● What is needed:
Transcribe the entries exactly as they stand below, passing over any picture.

● Information given:
------------------------------------------------

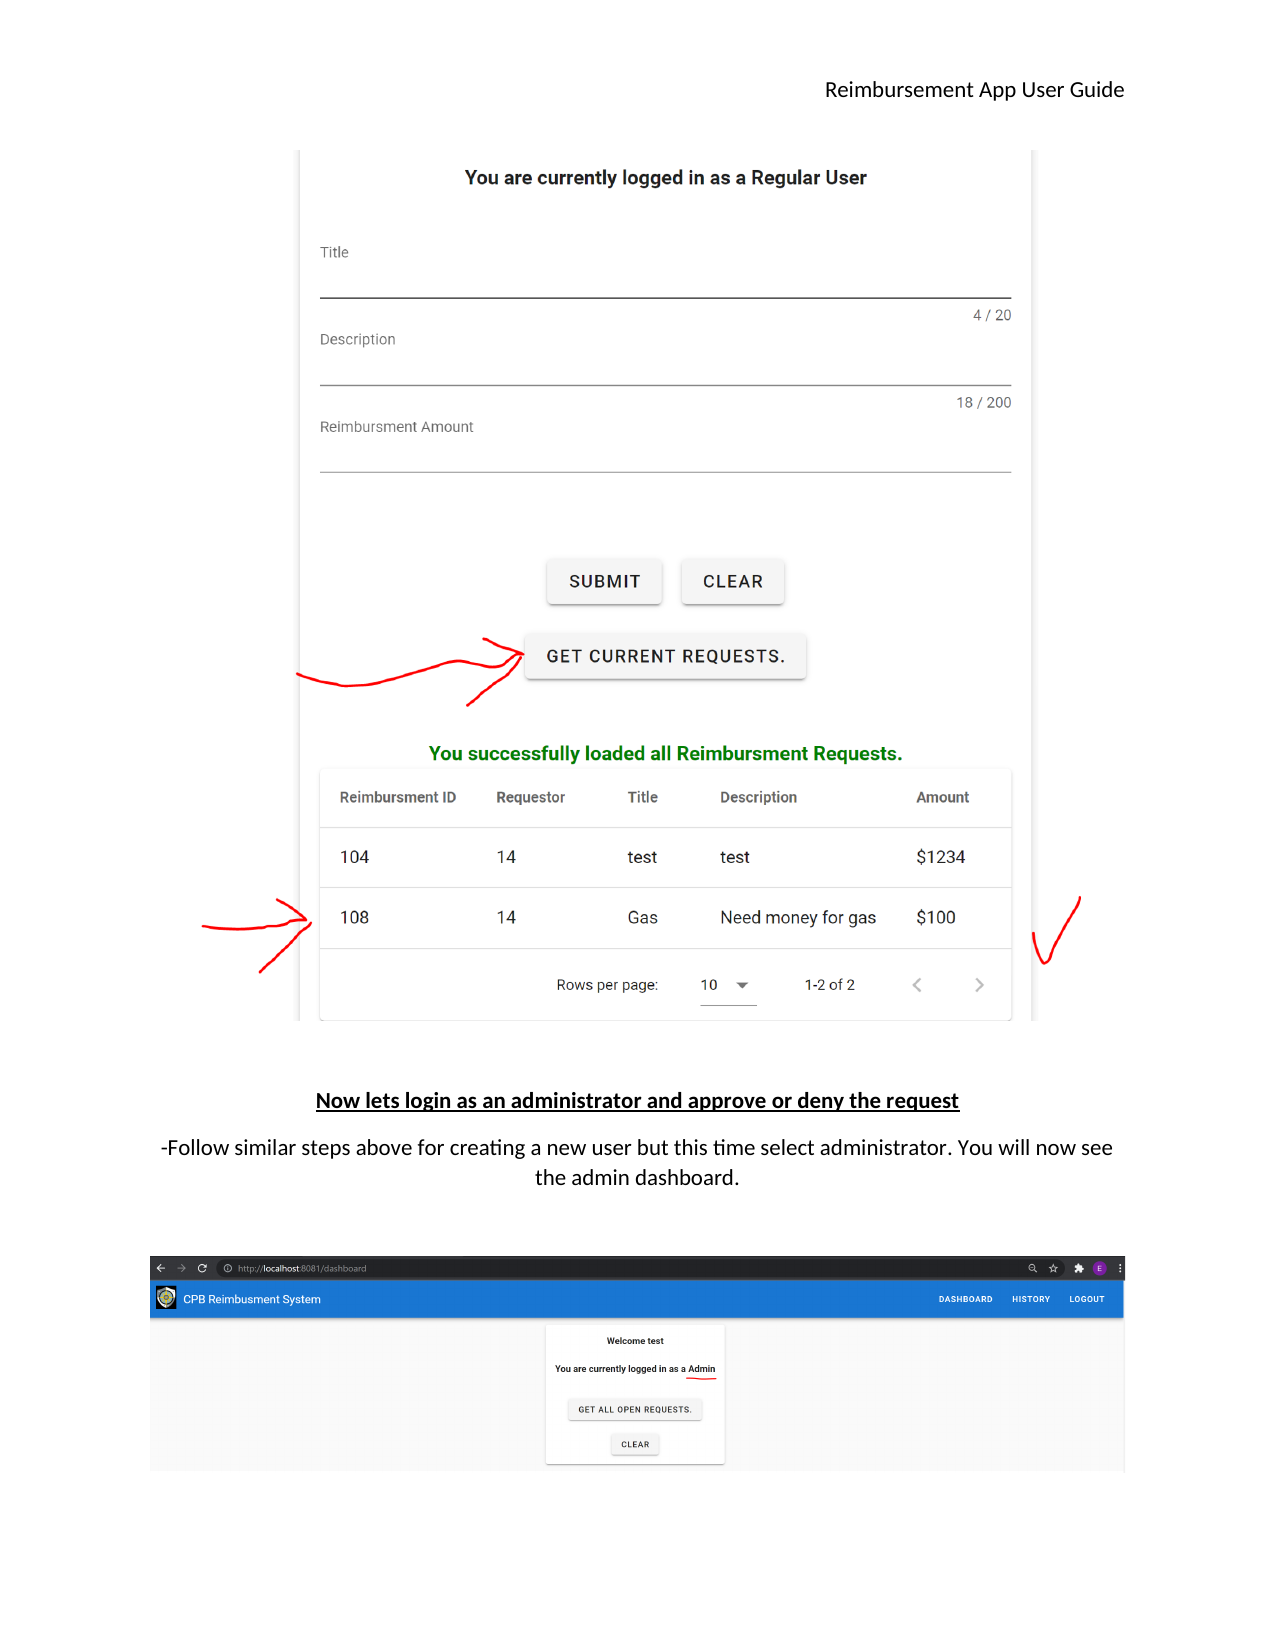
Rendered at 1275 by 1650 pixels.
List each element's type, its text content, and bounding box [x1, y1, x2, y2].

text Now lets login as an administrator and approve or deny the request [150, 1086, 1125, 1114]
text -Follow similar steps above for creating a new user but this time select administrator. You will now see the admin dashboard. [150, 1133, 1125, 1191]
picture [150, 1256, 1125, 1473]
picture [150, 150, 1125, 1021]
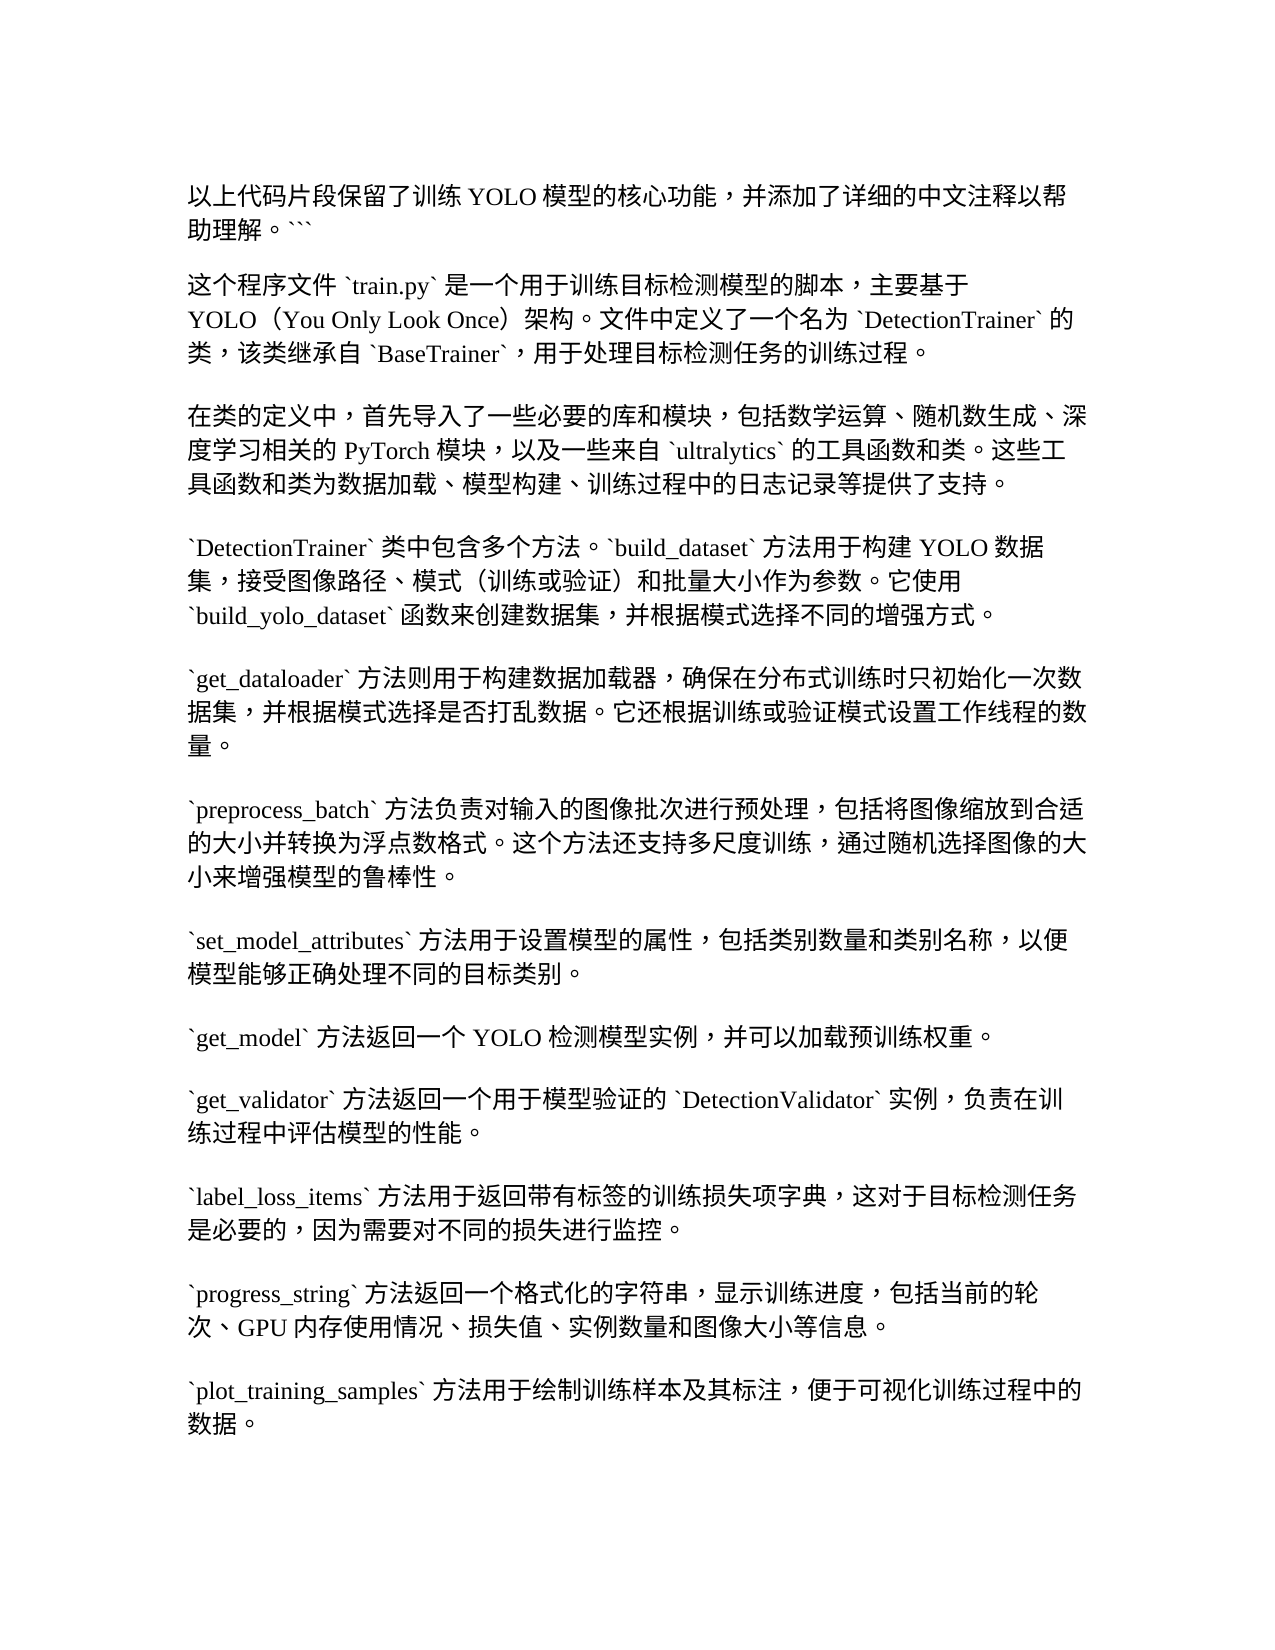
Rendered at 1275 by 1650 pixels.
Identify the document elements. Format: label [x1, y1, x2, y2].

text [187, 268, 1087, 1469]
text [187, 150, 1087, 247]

------------------------------------------------

● Reply to the task:
Rendered at 1275 by 1650 pixels.
List each element's type, its text content, and bounding box [x1, y1, x2, y2].

text Now lets login as an administrator and approve or deny the request [150, 1086, 1125, 1114]
text -Follow similar steps above for creating a new user but this time select administrator. You will now see the admin dashboard. [150, 1133, 1125, 1191]
picture [150, 1256, 1125, 1473]
picture [150, 150, 1125, 1021]
Rendered at 1275 by 1650 pixels.
Identify the document elements. Format: label [x1, y1, x2, y2].

text [187, 268, 1087, 1469]
text [187, 150, 1087, 247]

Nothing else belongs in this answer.